**Provided data**
- - -

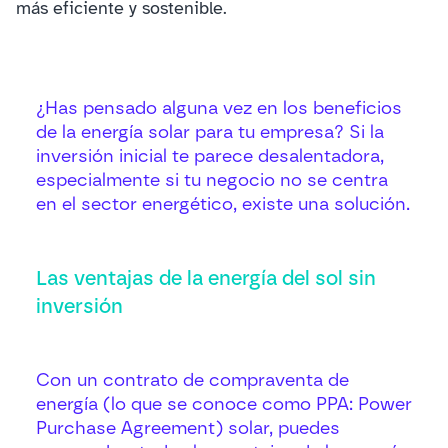
más eficiente y sostenible.
¿Has pensado alguna vez en los beneficios
de la energía solar para tu empresa? Si la
inversión inicial te parece desalentadora,
especialmente si tu negocio no se centra
en el sector energético, existe una solución.
Las ventajas de la energía del sol sin
inversión
Con un contrato de compraventa de
energía (lo que se conoce como PPA: Power
Purchase Agreement) solar, puedes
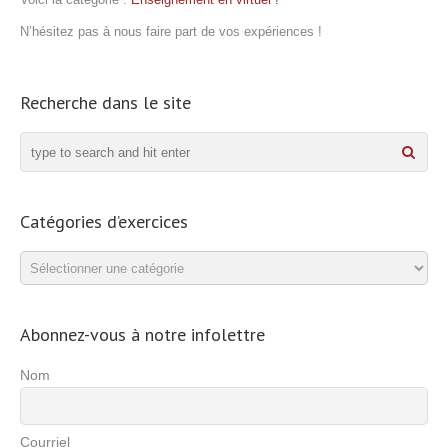
N’hésitez pas à nous faire part de vos expériences !
Recherche dans le site
Catégories d’exercices
Catégories
d’exercices
Abonnez-vous à notre infolettre
Nom
Courriel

- - -

**What the exercise asks**
Every line of the listing that includes "exercices" must be shown.

**Exercise result**
Catégories d’exercices
d’exercices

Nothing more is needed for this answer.